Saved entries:
▶

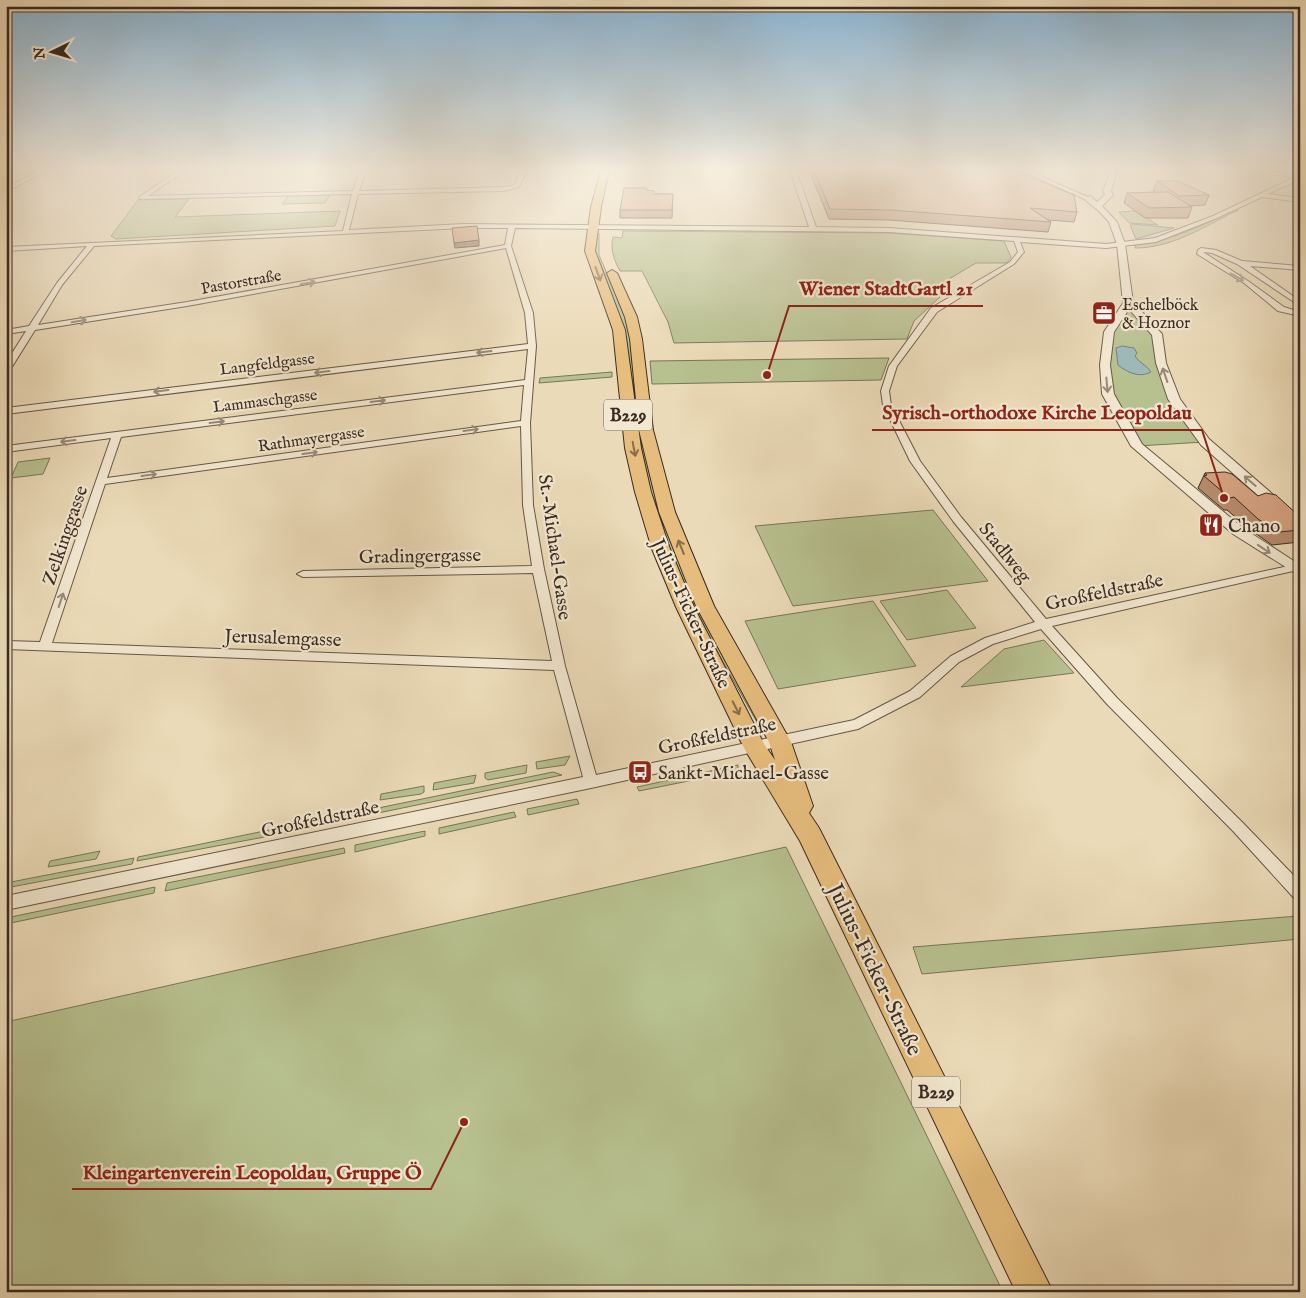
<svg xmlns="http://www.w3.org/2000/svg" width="1306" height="1298" font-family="'IM FELL English',serif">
	<rect width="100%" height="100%" fill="#ebdab7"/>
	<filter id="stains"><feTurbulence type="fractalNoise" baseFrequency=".004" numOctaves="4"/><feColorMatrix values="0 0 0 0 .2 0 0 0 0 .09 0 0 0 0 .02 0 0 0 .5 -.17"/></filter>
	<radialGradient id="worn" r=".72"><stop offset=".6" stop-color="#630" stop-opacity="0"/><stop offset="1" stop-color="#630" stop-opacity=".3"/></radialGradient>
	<path fill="#b7c08f" stroke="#787658" d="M 330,195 L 325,203 L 282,204 L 288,196 Z
		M 189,199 L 175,217 L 340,211 L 335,226 L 116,239 L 111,236 L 138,200 Z
		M 1235,210 L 1238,210 C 1205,226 1173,248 1135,248 L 1135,245 C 1171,241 1203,225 1235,210 Z
		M 1135,211 L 1158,225 L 1129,223 L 1119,212 Z
		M 1132,224 L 1174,228 L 1136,239 L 1130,225 Z
		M 623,231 L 888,233 L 1004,241 L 1011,257 L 1007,263 L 976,263 L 927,292 L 940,297 L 914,321 L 907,339 L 674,343 L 668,322 L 642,271 L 620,271 C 614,260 610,249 613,237 L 622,238 Z
		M 596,233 L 599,233 L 599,255 L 626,318 L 631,339 L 642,432 L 763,723 L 758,724 L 701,623 L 673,561 L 652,498 L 631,402 L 596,261 L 594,247 Z
		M 1128,303 L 1157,334 L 1174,399 L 1205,442 L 1137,446 L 1108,394 L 1109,332 Z
		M 889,358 L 881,380 L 652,384 L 650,361 Z
		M 612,372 L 612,377 L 539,383 L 540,378 Z
		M 50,458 L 43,474 L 11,478 L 18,462 Z
		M 933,510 L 988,581 L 793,606 L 755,526 Z
		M 947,590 L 976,628 L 907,640 L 880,601 Z
		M 873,601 L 916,666 L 778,689 L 745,621 Z
		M 1044,640 L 1074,673 L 961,687 L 1004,649 Z
		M 570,756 L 565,765 L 537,769 L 536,762 Z
		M 527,765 L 526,773 L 488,780 L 485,778 L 485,773 Z
		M 738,765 L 738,771 L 639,791 L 637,787 Z
		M 553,772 L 562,775 L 325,824 L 325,819 Z
		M 476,775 L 474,783 L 433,790 L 434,783 Z
		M 424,786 L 424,792 L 421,794 L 380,800 L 381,794 Z
		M 577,799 L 579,804 L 528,815 L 527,809 Z
		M 514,812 L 516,817 L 439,834 L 439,828 Z
		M 313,821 L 312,828 L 137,861 L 138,857 Z
		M 425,831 L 425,836 L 355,852 L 355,845 Z
		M 786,847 L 1003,1292 L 6,1292 L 6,1022 Z
		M 344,848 L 345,853 L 165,891 L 167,883 Z
		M 100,851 L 96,859 L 48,867 L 50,861 Z
		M 134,858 L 132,864 L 6,888 L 6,883 Z
		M 155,887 L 154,893 L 6,924 L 6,918 Z
		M 1298,916 L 1300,939 L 922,974 L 913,947 Z"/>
	<path fill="#9eb8ba" stroke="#76807d" d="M 1122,346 L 1134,348 L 1137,353 L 1135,356 C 1139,363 1147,365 1151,372 C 1140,378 1128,373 1118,365 L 1116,348 Z"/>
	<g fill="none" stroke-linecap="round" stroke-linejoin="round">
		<defs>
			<path id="minor" d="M 40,170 L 47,170 L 6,192 L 6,188 Z
				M 179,170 L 186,170 L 148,196 L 353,191 L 360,170 L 366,170 L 359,191 L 504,187 L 515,185 L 521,170 L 527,170 L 519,187 L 504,191 L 358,194 L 349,230 L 464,224 L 809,227 L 790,170 L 796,170 L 816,227 L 889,228 L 1106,244 L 1155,238 L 1213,216 L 1295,177 L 1234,170 L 1300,174 L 1300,179 L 1268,194 L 1300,198 L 1300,202 L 1262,197 L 1217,218 L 1156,242 L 1106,248 L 1020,242 L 1024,252 L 1014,264 L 937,312 L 897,366 L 889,391 L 891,405 L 920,461 L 961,517 L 1046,619 L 1293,565 L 1297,566 L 1299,568 L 1293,571 L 1052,626 L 1117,698 L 1243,823 L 1300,882 L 1300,900 L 1294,898 L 1233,831 L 1107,704 L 1041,629 L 993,644 L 959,662 L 920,697 L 858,729 L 591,788 L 6,910 L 6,896 L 583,777 L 554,670 L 6,649 L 6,641 L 40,642 L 111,438 L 6,452 L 6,446 L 525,380 L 528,349 L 6,414 L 6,408 L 528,344 L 525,313 L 506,248 L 187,306 L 35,330 L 10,370 L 6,372 L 6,363 L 26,331 L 6,334 L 6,330 L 29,326 L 57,283 L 87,246 L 6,251 L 6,247 L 343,231 L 352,194 L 139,199 L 139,197 ZM 464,228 L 508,228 L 505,245 L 187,302 L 38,325 L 62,285 L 94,246 ZM 515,228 L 889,232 L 1014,241 L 1018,252 L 1010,262 L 931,308 L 889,366 L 881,391 L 883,405 L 910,461 L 953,521 L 1035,622 L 985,638 L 951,656 L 910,691 L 854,720 L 596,775 L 565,666 L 544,569 L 533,505 L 530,423 L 536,346 L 533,313 L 511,246 ZM 524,385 L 521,421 L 107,478 L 121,437 ZM 521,426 L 523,505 L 532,566 L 303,571 L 297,574 L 303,577 L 533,573 L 552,661 L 52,643 L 105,484 Z
				M 1020,170 L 1027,170 L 1090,198 L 1085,199 Z
				M 1201,248 L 1216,250 L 1242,261 L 1300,266 L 1300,270 L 1250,266 L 1300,301 L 1300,306 L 1237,264 L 1212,253 L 1203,252 L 1248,281 L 1284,307 L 1300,312 L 1300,316 L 1278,311 L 1244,283 L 1197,254 L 1198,250 Z"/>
			<path id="tertiary" d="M 1111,170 L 1117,170 L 1111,191 L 1113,195 L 1102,206 L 1117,222 L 1125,244 L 1133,302 L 1162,334 L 1166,363 L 1180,399 L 1209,439 L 1300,518 L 1300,529 L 1295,528 L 1201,445 L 1168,399 L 1156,363 L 1152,335 L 1129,309 L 1114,332 L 1110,365 L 1114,394 L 1142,444 L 1243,528 L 1300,565 L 1300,576 L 1233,534 L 1131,446 L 1102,394 L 1100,365 L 1104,332 L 1123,303 L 1117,244 L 1109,222 L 1100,212 L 1083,198 L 1090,196 L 1097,202 L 1105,195 L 1103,191 Z"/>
			<path id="primary" d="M 601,170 L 609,170 L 601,207 L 595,251 L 625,330 L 641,448 L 651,492 L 670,549 L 694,607 L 764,744 L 775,760 L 769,742 L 696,606 L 659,512 L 639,430 L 630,339 L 625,317 L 607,273 L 612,270 L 617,273 L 637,317 L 642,339 L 653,430 L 675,512 L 714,606 L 791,742 L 813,806 L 809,813 L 819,828 L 1053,1292 L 1016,1292 L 800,841 L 744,748 L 676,607 L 652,549 L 635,492 L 625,448 L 613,330 L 585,251 L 591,207 Z"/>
		</defs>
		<use href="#minor" stroke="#665747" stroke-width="2"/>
		<use href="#tertiary" stroke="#665747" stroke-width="2"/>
		<use href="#primary" stroke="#3a2b22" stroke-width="2"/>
		<use href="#minor" fill="#f2e7d0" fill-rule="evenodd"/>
		<use href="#tertiary" fill="#f2e7d0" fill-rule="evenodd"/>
		<use href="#primary" fill="#e6bd7c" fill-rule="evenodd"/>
	</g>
	<path fill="#b68a6c" stroke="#3a2b22" d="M 809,170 L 1013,170 L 1077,212 L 1074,222 L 1048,220 L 1051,222 L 1048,232 L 888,220 L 829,219 Z
		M 1157,181 L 1209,195 L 1205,205 L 1189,206 L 1192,207 L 1188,218 L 1145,218 L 1124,203 L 1127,193 L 1155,192 L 1153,191 Z
		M 647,190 L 654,194 L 673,194 L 672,218 L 620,218 L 620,210 Z
		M 1205,473 L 1258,496 L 1300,517 L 1300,542 L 1272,545 L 1252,531 L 1227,510 L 1224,510 L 1198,488 Z"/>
	<path fill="#947158" stroke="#3a2b22" d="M 479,240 L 479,246 L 455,248 L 454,243 Z"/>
	<path fill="#d4a17e" stroke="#3a2b22" d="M 814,170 L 1013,170 L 1074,195 L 1077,212 L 1030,208 L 1051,222 L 890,210 L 830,209 Z
		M 1157,181 L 1178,181 L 1209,195 L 1179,196 Z
		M 624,188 L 647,188 L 646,190 L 654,191 L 654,194 L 673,194 L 672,210 L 620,210 Z
		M 1168,192 L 1192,207 L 1149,208 L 1127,193 Z
		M 477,226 L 479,240 L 454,243 L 452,228 Z
		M 1225,472 L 1232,474 L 1258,496 L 1266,493 L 1276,495 L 1300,517 L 1300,530 L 1279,532 L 1258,519 L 1234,497 L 1230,498 L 1204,476 L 1207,475 L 1205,473 Z"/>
	<defs><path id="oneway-shaft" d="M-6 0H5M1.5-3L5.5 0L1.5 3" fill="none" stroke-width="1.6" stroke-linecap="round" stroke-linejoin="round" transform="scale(1.25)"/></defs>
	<g stroke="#876d4a">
		<use href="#oneway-shaft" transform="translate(598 274) rotate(70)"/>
		<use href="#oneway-shaft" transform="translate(634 449) rotate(79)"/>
		<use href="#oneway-shaft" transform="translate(681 547) rotate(-112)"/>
		<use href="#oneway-shaft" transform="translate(736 708) rotate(63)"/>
	</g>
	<g stroke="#968979">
		<use href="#oneway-shaft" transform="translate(1237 277) rotate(30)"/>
		<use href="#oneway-shaft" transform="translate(308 283) rotate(-10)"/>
		<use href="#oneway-shaft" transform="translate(79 321) rotate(-9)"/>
		<use href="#oneway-shaft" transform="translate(484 352) rotate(173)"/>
		<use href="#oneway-shaft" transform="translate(322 372) rotate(173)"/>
		<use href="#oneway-shaft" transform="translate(1165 375) rotate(-109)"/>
		<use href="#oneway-shaft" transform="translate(1107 385) rotate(85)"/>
		<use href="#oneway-shaft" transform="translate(161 391) rotate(173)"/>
		<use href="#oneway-shaft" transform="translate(378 401) rotate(-7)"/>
		<use href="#oneway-shaft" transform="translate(217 422) rotate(-7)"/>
		<use href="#oneway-shaft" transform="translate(471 430) rotate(-8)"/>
		<use href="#oneway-shaft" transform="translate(68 441) rotate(173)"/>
		<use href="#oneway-shaft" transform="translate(310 453) rotate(-8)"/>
		<use href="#oneway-shaft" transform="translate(149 475) rotate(-8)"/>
		<use href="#oneway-shaft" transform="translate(1250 481) rotate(-139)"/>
		<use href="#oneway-shaft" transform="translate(1264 549) rotate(34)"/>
		<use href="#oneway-shaft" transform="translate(61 600) rotate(-72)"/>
	</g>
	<linearGradient id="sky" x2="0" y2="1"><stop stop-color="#8ab6d6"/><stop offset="0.48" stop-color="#f6eedf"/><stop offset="1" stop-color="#f6eedf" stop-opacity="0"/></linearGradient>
	<rect width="1306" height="352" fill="url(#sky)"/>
	<defs>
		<symbol id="office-square" viewBox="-11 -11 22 22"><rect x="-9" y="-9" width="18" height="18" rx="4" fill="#8f2418" stroke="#f2e7d0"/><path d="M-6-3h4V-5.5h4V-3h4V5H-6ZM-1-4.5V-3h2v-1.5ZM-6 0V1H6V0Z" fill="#fff"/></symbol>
		<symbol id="restaurant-square" viewBox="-11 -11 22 22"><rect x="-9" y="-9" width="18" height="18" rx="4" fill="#8f2418" stroke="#f2e7d0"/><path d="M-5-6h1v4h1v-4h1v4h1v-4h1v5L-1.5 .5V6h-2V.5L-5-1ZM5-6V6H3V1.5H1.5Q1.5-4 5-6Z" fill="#fff"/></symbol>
		<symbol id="bus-square" viewBox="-11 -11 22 22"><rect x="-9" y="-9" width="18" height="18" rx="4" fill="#8f2418" stroke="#f2e7d0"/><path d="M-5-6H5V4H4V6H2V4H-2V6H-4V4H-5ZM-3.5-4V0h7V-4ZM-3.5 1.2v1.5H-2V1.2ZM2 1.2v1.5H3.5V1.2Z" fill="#fff"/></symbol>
	</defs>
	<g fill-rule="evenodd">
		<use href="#office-square" x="1090" y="299" width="28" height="28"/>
		<use href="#restaurant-square" x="1197" y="511" width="28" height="28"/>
		<use href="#bus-square" x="626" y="758" width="28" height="28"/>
	</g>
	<g text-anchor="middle" stroke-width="4.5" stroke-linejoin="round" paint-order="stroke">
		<g font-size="16" fill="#3a2b22" stroke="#f2e7d0">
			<text transform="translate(241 281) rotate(-10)" y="6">Pastorstraße</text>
			<text transform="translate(267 363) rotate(-7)" y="6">Langfeldgasse</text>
			<text transform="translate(265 400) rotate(-7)" y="6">Lammaschgasse</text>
			<text transform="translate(311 438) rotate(-8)" y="6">Rathmayergasse</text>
		</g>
		<g font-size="16" fill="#3a2b22" stroke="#f2e7d0" text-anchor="start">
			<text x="1122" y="310">Eschelböck<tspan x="1122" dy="18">&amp; Hoznor</tspan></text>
		</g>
		<g fill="#f2e7d0" stroke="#716356" stroke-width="1">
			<rect x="604" y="399.5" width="48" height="31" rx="4"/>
			<rect x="912" y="1076.5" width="48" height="31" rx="4"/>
		</g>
		<g font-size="18" font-weight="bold" fill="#3a2b22">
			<text x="628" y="421">B229</text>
			<text x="936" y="1098">B229</text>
		</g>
		<g font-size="19" fill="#3a2b22" stroke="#f2e7d0" text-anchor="start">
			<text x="1228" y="532">Chano</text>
			<text x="658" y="779">Sankt-Michael-Gasse</text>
		</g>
		<g font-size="19" fill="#3a2b22" stroke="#f2e7d0">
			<text transform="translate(64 535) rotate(-71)" y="7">Zelkinggasse</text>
			<text transform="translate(556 547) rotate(82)" y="7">St.-Michael-Gasse</text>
			<text transform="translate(1006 552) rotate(51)" y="7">Stadlweg</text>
			<text transform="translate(420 555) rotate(-1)" y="7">Gradingergasse</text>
			<text transform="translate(1104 591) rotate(-12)" y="7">Großfeldstraße</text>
			<text transform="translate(692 613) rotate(65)" y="7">Julius-Ficker-Straße</text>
			<text transform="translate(283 637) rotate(2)" y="7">Jerusalemgasse</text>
			<text transform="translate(717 735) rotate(-12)" y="7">Großfeldstraße</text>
			<text transform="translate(320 818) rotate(-12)" y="7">Großfeldstraße</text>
		</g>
		<g font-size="22" fill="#3a2b22" stroke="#f2e7d0">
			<text transform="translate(876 969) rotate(64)" y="8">Julius-Ficker-Straße</text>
		</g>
	</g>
	<path fill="none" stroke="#8f2418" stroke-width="2" d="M767 375L789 306H983M1224 498L1202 430H872M464 1122L431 1189H72"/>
	<g fill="#8f2418" stroke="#f2e7d0" stroke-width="2">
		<circle cx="767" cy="375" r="5"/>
		<circle cx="1224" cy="498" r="5"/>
		<circle cx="464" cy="1122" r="5"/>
	</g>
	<g font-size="20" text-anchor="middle" font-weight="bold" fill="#8f2418" stroke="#f2e7d0" stroke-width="4.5" stroke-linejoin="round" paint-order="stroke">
		<text x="886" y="295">Wiener StadtGartl 21</text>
		<text x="1037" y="419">Syrisch-orthodoxe Kirche Leopoldau</text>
		<text x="252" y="1179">Kleingartenverein Leopoldau, Gruppe Ö</text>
	</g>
	<rect width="1306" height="1298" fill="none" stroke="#ebdab7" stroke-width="25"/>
	<rect x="8" y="8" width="1291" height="1283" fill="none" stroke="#3a2b22" stroke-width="2.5"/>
	<rect x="12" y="12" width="1281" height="1273" fill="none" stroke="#3a2b22"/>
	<g transform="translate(52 52) rotate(265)" stroke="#f2e7d0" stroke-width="4" paint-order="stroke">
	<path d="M0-4L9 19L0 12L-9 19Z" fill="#3a2b22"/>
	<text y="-8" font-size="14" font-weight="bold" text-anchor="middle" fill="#3a2b22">N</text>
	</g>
	<rect width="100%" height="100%" filter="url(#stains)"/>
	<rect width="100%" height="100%" fill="url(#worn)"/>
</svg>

◀

Look over the records above and copy each line that includes the string "worn".

▶ **Answer for this exercise**:
	<radialGradient id="worn" r=".72"><stop offset=".6" stop-color="#630" stop-opacity="0"/><stop offset="1" stop-color="#630" stop-opacity=".3"/></radialGradient>
	<rect width="100%" height="100%" fill="url(#worn)"/>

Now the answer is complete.